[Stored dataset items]
*** Begin section ***

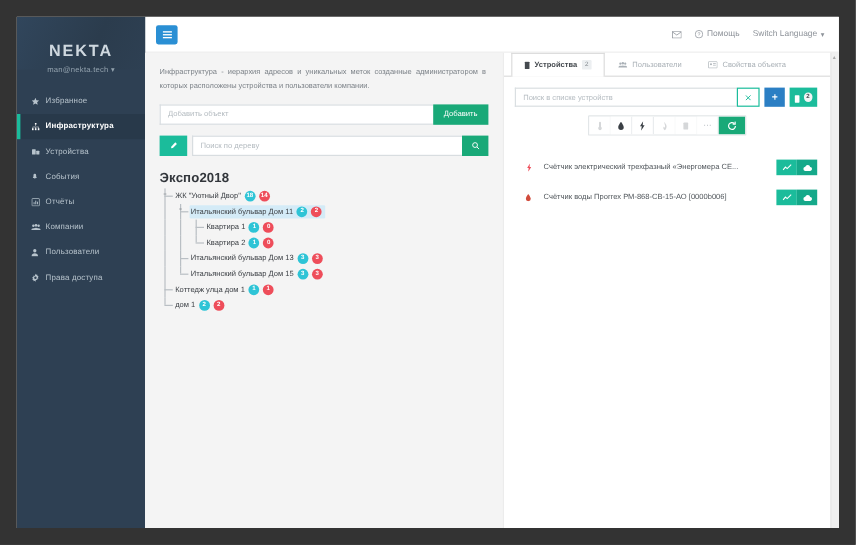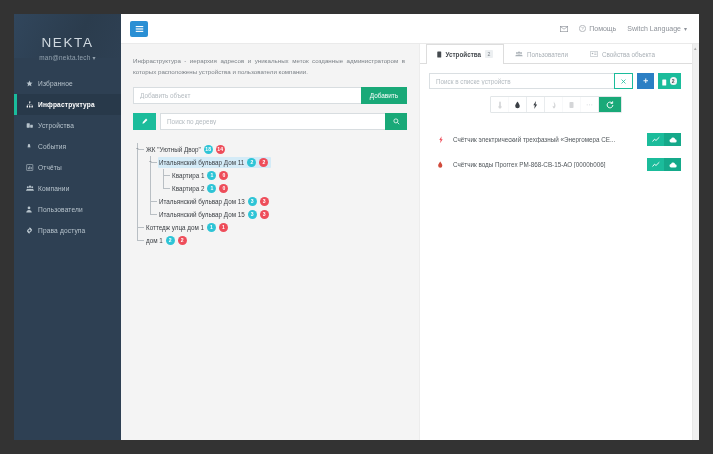--- a/index.html
+++ b/index.html
@@ -32,21 +32,21 @@
   }
   .brand {
     position: relative;
     text-align: center;
     padding-top: 21px;
   }
   .brand-name {
     color: #cfd8df;
     font-size: 13.5px;
     letter-spacing: 1.6px;
-    font-weight: 400;
+    font-weight: 700;
   }
   .brand-user {
     color: #93a2ae;
     font-size: 6.4px;
     margin-top: 4px;
     letter-spacing: .2px;
   }
   .brand-user .caret { font-size: 6px; margin-left: 2px; }
 
   #nav { margin-top: 12px; }
@@ -473,20 +473,21 @@
             <button class="btn-magnify">
               <svg width="7" height="7" viewBox="0 0 16 16">
                   <circle cx="6.6" cy="6.6" r="4.6" fill="none" stroke="#fff" stroke-width="1.8"></circle>
                   <path d="M10.2 10.2l4 4" stroke="#fff" stroke-width="1.8" fill="none"></path>
                 </svg>
             </button>
           </div>
         </div>
 
         <div id="tree">
+          <div id="tree-root-label">Экспо2018</div>
           <div id="tree-nodes">
               <div class="tnode">
                 <div class="elbow">
                   <div class="v-line" style="left: 4px; top: 0px; height: 13px;"></div>
                   <div class="h-line" style="left: 4px; width: 7px; top: 6.5px;"></div>
                 </div>
                 <div class="expander" style="left: 2px; top: 3.5px;">−</div>
                 <div class="tlabel-wrap" style="margin-left: 12px;">
                   <span class="tlabel">ЖК "Уютный Двор"</span>
                   <span class="badge cy">18</span>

*** End section ***

(INSTRUCTIONS FOR THE TASK)
The answer should match the data above word for word, with no pictures in it.

(ANSWER SPACE)
--- a/index.html
+++ b/index.html
@@ -32,21 +32,21 @@
   }
   .brand {
     position: relative;
     text-align: center;
     padding-top: 21px;
   }
   .brand-name {
     color: #cfd8df;
     font-size: 13.5px;
     letter-spacing: 1.6px;
-    font-weight: 400;
+    font-weight: 700;
   }
   .brand-user {
     color: #93a2ae;
     font-size: 6.4px;
     margin-top: 4px;
     letter-spacing: .2px;
   }
   .brand-user .caret { font-size: 6px; margin-left: 2px; }
 
   #nav { margin-top: 12px; }
@@ -473,20 +473,21 @@
             <button class="btn-magnify">
               <svg width="7" height="7" viewBox="0 0 16 16">
                   <circle cx="6.6" cy="6.6" r="4.6" fill="none" stroke="#fff" stroke-width="1.8"></circle>
                   <path d="M10.2 10.2l4 4" stroke="#fff" stroke-width="1.8" fill="none"></path>
                 </svg>
             </button>
           </div>
         </div>
 
         <div id="tree">
+          <div id="tree-root-label">Экспо2018</div>
           <div id="tree-nodes">
               <div class="tnode">
                 <div class="elbow">
                   <div class="v-line" style="left: 4px; top: 0px; height: 13px;"></div>
                   <div class="h-line" style="left: 4px; width: 7px; top: 6.5px;"></div>
                 </div>
                 <div class="expander" style="left: 2px; top: 3.5px;">−</div>
                 <div class="tlabel-wrap" style="margin-left: 12px;">
                   <span class="tlabel">ЖК "Уютный Двор"</span>
                   <span class="badge cy">18</span>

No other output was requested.